The internet and electronics were still in the early stages, so imagination was still a powerful instrument. We weren’t just satisfied as a clan, we needed a little more zeal. So we came up with code names or epithets for ourselves.
It all started with Matt. Back in middle school, we were very immature, as to be expected. We got giggly over reading passages in Song of Solomon. We obsessed over this book mainly because it was one of the hardest books to flip to in the Bible. Don’t ever test us in Bible Drill with this book, we’ll find it so fast. In particular, the verse that always got us to laugh was Chapter 8 verse 10. It reads:
“I am a wall, and my breasts are like towers. Thus I have become in his eyes like one bringing contentment.”
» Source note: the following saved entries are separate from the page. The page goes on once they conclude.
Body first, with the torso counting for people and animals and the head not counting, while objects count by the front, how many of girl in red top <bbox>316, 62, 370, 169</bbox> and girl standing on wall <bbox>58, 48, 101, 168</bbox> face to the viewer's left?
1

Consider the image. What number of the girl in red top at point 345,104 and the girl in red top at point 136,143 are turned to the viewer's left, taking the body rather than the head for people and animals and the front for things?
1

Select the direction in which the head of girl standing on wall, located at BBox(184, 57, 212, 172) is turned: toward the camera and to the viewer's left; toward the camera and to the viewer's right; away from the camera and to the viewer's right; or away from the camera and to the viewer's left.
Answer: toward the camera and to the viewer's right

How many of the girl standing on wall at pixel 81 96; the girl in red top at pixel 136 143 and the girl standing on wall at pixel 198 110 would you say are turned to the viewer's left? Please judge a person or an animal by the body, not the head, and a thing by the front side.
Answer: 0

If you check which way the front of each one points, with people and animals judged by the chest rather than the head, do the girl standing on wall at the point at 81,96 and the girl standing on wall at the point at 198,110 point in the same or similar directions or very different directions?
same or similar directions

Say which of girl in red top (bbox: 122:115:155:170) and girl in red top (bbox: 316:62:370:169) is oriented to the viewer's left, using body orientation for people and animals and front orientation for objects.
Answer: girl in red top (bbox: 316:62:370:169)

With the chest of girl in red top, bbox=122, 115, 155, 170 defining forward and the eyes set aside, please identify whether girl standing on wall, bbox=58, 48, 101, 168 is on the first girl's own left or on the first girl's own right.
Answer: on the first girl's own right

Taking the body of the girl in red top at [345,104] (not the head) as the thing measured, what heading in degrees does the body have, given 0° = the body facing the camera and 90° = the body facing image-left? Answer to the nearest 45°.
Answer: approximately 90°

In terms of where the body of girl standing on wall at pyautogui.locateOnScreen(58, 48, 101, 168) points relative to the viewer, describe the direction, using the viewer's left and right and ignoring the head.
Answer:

Naturally, we gave the title “The Wall” to Matt. Because, look at this picture and tell me you wouldn’t call him The Wall.
And that’s when we decided, we all needed epithets. I came next. Back then I was a little chunky, so we brainstormed over squishy or soft things. We agreed upon the name “The Couch”.
Next, was Caleb. I’m pretty sure we were looking at a delivery box when we came up with this one; “FedEx”. He liked it mostly because of the “X”; He was a fanboy of Degeneration X at the time and since he and Stu were such twinsies, we gave Stu “X-deF”. Their bond is unquestionable even to this day.
Now, we were all pretty flamboyant back then. Marty just happened to be a little bit more-so, so we gave him the title “The Rainbow”. We found that it fit nicely.
We were pretty into it; the whole Clan WumboQ thing. I mean look at the way Stu and Matt signed my yearbook Freshman year in high school.
We made comics about this and even invented a super villain, Red X (Uncle Robin). Some of us created AIM screen names to match our new epithets (hence, WcUoMuBcOhQ). We created a Xanga group. Stu even made a buddy icon for us; it was pretty cool. When we graduated high school, Matt and Stu actually adorned the WQ on their cap like I did for college; I regret not following suit then. In school, I would tag the “WQ” on tests I wanted to do well on.
To date, there have been no female members, nor has there ever been new members. Theoretically, our significant others would be members, but none of our dates, girlfriends or interests ever stuck around long enough to be inducted in. Being creative kids though, we did dream up a “2nd string” for Clan WumboQ. It was never official, it was all for fun; we just respected these guys in the grade below us when we were in RAs. Of course, we gave them epithets too.
Though they never bought into our nonsense, we actually ended up addressing Jensen as Ticket for a LONG time. Actually, I think we still do..
Some other temporary members include
They were temporary just for the fun of making an epithet, or a result of fun during summer camp.
I know what you’re thinking. “What about Kevin?”
Though WumboQ will always reside in our hearts, by the time Kevin became our good friend, we had outgrown our imaginations. He did have his own natural nicknames: “Big Kevin” and “Gangsta Kev”. Whether or not he is actually WumboQ material, we’ll always be the best of friends.